The advent of the first reference sequence of the human genome by Lander (Nature (15 Feb. 2001) 409: 860-921) and Venter (Science (16 Feb. 2001) 291:1304) has generated increased interest in the ability to sequence entire genomes which range in size from ˜1 megabase to as high as 600 gigabases in some organisms. To make uses of the human genome reference sequence tractable, several important innovations including highly parallel capillary electrophoresis were developed in order to bring base sequencing costs down.

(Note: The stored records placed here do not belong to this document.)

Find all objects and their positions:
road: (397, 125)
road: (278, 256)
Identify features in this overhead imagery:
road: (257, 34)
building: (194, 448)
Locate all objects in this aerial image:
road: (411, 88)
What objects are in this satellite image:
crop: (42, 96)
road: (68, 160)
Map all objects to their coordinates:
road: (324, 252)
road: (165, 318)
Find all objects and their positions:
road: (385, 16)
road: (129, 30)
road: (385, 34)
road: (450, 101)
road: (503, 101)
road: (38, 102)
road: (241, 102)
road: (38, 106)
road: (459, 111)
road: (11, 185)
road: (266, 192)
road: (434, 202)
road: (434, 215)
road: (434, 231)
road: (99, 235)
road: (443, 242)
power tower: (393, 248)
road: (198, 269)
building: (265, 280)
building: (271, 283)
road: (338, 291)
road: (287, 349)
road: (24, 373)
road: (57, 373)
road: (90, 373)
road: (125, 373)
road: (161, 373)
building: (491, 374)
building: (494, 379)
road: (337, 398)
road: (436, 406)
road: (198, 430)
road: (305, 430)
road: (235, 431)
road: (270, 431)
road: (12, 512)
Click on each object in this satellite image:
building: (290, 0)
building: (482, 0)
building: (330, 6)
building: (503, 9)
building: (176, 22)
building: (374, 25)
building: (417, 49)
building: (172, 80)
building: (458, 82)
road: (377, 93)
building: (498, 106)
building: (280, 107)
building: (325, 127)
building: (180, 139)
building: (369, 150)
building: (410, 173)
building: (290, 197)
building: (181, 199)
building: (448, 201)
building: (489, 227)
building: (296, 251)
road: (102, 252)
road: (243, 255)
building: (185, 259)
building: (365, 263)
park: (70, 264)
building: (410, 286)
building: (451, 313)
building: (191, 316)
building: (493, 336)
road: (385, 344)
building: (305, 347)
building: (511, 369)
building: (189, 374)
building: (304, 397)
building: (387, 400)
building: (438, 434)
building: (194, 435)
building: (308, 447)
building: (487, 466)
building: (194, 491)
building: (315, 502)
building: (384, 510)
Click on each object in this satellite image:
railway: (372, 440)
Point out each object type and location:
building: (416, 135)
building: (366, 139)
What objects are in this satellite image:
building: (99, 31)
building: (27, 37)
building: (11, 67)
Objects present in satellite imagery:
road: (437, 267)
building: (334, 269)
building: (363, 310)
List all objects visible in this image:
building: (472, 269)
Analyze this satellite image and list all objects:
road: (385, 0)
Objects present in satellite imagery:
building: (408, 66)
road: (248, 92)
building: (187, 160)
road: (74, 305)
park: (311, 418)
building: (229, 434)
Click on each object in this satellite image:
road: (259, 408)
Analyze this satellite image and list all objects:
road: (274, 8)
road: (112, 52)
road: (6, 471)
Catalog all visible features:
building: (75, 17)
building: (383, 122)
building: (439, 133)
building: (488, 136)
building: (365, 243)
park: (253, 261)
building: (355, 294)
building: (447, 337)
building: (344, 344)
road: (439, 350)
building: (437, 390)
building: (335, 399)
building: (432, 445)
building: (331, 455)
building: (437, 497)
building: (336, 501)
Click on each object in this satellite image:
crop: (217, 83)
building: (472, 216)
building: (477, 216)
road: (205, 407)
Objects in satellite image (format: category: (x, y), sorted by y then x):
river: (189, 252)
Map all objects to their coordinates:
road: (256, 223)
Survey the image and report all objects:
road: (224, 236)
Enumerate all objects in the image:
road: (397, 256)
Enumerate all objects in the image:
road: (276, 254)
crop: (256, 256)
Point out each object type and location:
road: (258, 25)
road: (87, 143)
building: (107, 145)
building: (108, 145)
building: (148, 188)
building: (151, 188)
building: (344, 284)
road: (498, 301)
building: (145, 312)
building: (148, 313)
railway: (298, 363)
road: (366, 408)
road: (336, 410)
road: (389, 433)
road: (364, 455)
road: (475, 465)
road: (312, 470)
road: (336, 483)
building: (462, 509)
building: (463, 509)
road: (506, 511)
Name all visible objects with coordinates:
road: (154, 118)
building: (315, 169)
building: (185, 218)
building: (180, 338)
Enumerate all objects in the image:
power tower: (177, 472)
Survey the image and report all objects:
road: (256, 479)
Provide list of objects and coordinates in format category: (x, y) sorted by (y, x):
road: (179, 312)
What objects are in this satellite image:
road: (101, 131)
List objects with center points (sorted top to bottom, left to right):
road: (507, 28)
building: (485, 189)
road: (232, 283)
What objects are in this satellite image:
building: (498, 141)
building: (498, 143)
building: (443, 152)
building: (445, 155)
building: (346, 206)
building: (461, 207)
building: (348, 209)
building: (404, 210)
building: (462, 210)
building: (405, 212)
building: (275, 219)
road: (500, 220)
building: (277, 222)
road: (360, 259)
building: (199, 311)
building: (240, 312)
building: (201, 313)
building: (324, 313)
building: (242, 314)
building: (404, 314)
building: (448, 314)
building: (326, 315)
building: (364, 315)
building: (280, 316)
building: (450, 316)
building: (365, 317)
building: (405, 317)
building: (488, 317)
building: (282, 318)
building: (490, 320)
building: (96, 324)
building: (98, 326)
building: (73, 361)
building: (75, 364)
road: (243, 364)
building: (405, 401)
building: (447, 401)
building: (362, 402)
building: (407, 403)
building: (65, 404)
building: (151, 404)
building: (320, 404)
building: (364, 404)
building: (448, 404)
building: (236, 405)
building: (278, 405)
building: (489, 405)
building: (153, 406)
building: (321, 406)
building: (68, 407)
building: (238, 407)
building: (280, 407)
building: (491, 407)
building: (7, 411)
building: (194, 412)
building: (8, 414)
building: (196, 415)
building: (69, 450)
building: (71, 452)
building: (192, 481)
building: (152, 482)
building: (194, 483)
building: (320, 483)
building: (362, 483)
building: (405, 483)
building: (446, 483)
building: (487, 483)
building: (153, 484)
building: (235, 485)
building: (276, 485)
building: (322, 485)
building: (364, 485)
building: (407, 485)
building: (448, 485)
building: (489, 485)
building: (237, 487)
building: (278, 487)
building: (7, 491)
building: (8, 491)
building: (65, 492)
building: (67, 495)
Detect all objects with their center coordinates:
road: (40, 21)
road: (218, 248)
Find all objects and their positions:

Unfortunately, to go beyond a small number of reference sequences to the point where it is feasible to sequence each individual genome in a population or to sequence ab initio a large class of new organisms, vastly faster and less expensive means are required. Towards that end several new approaches have been proposed and demonstrated to various degrees including: Edman degradation and fluorescent dye labeling of a single DNA strand in a flow cytometer; “sequencing by hybridization” (Perlegen Corp.; Callida Genomics) and “sequencing by synthesis” (Quake et al., Cal. Tech.; Solexa Corp.). The latter two approaches afford a high degree of parallel information retrieval, leveraging chip-based imaging system approaches to simultaneously record data from a very large number of gene chip pixels. Unfortunately, each approach suffers several shortcomings.
“Sequencing by hybridization” requires an inordinately large array of explicitly patterned spots to approximate the information content of the genome to be sequenced. In addition, oligonucleotides from the sample are required to search a very large array of gene chip oligonucleotide complements, making hybridization time very long.
“Sequencing by synthesis” avoids a number of the issues above but introduces difficult and error-prone chemistries which may be difficult to scale effectively.